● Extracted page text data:
■ ■ ■ ■ ■ ■ ■
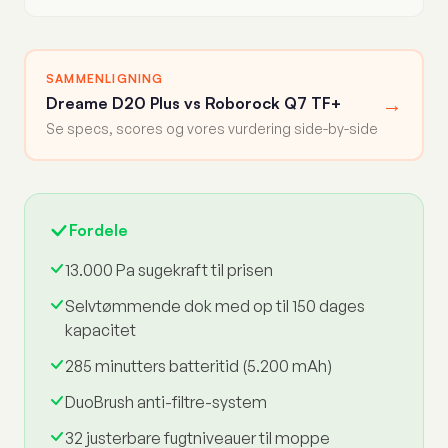
SAMMENLIGNING
→
Dreame D20 Plus vs Roborock Q7 TF+
Se specs, scores og vores vurdering side-by-side
Fordele
13.000 Pa sugekraft til prisen
Selvtømmende dok med op til 150 dages
kapacitet
285 minutters batteritid (5.200 mAh)
DuoBrush anti-filtre-system
32 justerbare fugtniveauer til moppe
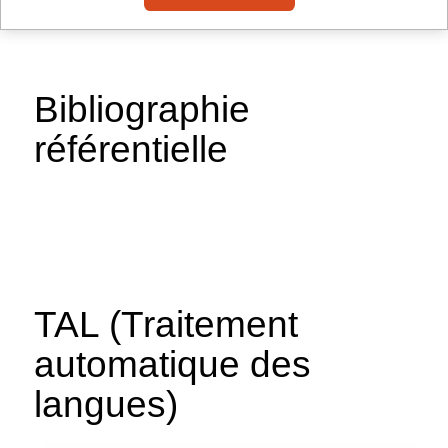
Bibliographie
référentielle
TAL (Traitement
automatique des
langues)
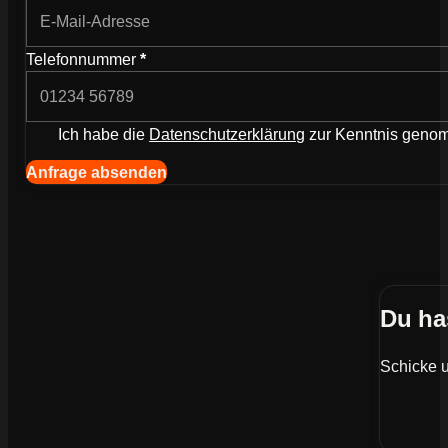
Telefonnummer
*
Ich habe die
Datenschutzerklärung
zur Kenntnis gen
Navigation (Kopie) (Kopieren) (Kopieren)
Anfrage absenden
Du ha
Schicke u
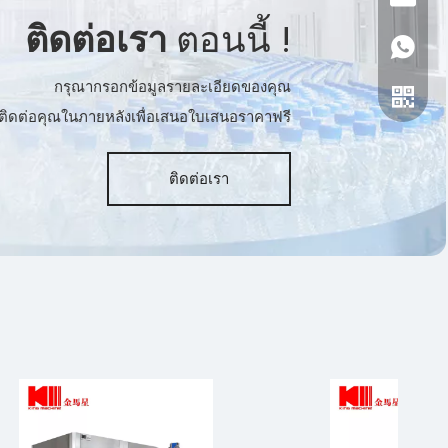
ติดต่อเรา
ตอนนี้ !
+86-15
กรุณากรอกข้อมูลรายละเอียดของคุณ
ติดต่อคุณในภายหลังเพื่อเสนอใบเสนอราคาฟรี
ติดต่อเรา
ปังจาง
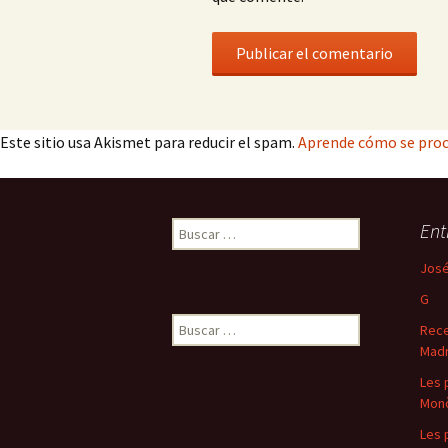
Este sitio usa Akismet para reducir el spam.
Aprende cómo se proc
Buscar:
Ent
José
G
Buscar:
Rece
Madr
Les 
Mon
Les 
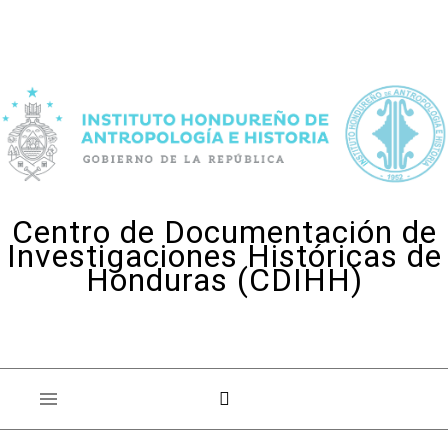
Skip to content
Centro de Documentación de
Investigaciones Históricas de
Honduras (CDIHH)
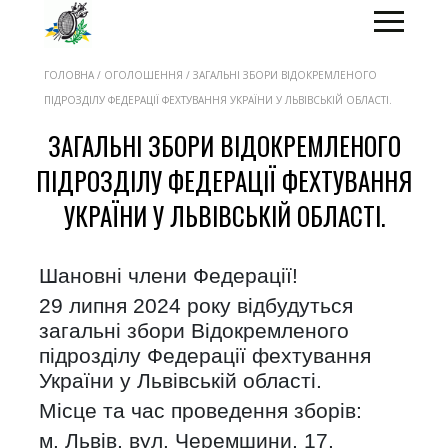
ГОЛОВНА / ОГОЛОШЕННЯ / ЗАГАЛЬНІ ЗБОРИ ВІДОКРЕМЛЕНОГО
ПІДРОЗДІЛУ ФЕДЕРАЦІЇ ФЕХТУВАННЯ УКРАЇНИ У ЛЬВІВСЬКІЙ ОБЛАСТІ.
ЗАГАЛЬНІ ЗБОРИ ВІДОКРЕМЛЕНОГО
ПІДРОЗДІЛУ ФЕДЕРАЦІЇ ФЕХТУВАННЯ
УКРАЇНИ У ЛЬВІВСЬКІЙ ОБЛАСТІ.
Шановні члени Федерації!
29 липня 2024 року відбудуться
загальні збори Відокремленого
підрозділу Федерації фехтування
України у Львівській області.
Місце та час проведення зборів:
м. Львів, вул. Черемшини, 17,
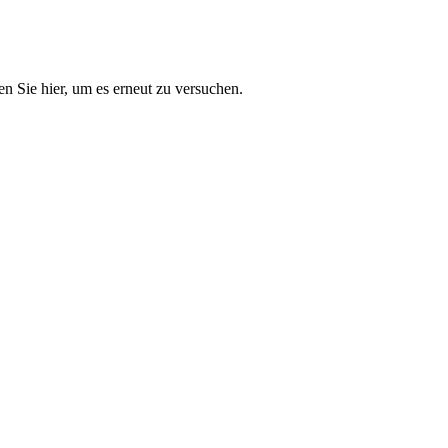
n Sie hier, um es erneut zu versuchen.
■ ■ ■ ■ ■ ■ ■
● INSTRUCTION: Copy the lines exactly as they appear from the opening of the entries above through the line with "Шановні члени Федерації!", excluding all pictures.

● SOLUTION TO THIS TASK:
SAMMENLIGNING
→
Dreame D20 Plus vs Roborock Q7 TF+
Se specs, scores og vores vurdering side-by-side
Fordele
13.000 Pa sugekraft til prisen
Selvtømmende dok med op til 150 dages
kapacitet
285 minutters batteritid (5.200 mAh)
DuoBrush anti-filtre-system
32 justerbare fugtniveauer til moppe
Bibliographie
référentielle
TAL (Traitement
automatique des
langues)
Telefonnummer
*
Ich habe die
Datenschutzerklärung
zur Kenntnis gen
Navigation (Kopie) (Kopieren) (Kopieren)
Anfrage absenden
Du ha
Schicke u
ติดต่อเรา
ตอนนี้ !
+86-15
กรุณากรอกข้อมูลรายละเอียดของคุณ
ติดต่อคุณในภายหลังเพื่อเสนอใบเสนอราคาฟรี
ติดต่อเรา
ปังจาง
Este sitio usa Akismet para reducir el spam.
Aprende cómo se proc
Buscar:
Ent
José
G
Buscar:
Rece
Madr
Les 
Mon
Les 
Skip to content
Centro de Documentación de
Investigaciones Históricas de
Honduras (CDIHH)
ГОЛОВНА / ОГОЛОШЕННЯ / ЗАГАЛЬНІ ЗБОРИ ВІДОКРЕМЛЕНОГО
ПІДРОЗДІЛУ ФЕДЕРАЦІЇ ФЕХТУВАННЯ УКРАЇНИ У ЛЬВІВСЬКІЙ ОБЛАСТІ.
ЗАГАЛЬНІ ЗБОРИ ВІДОКРЕМЛЕНОГО
ПІДРОЗДІЛУ ФЕДЕРАЦІЇ ФЕХТУВАННЯ
УКРАЇНИ У ЛЬВІВСЬКІЙ ОБЛАСТІ.
Шановні члени Федерації!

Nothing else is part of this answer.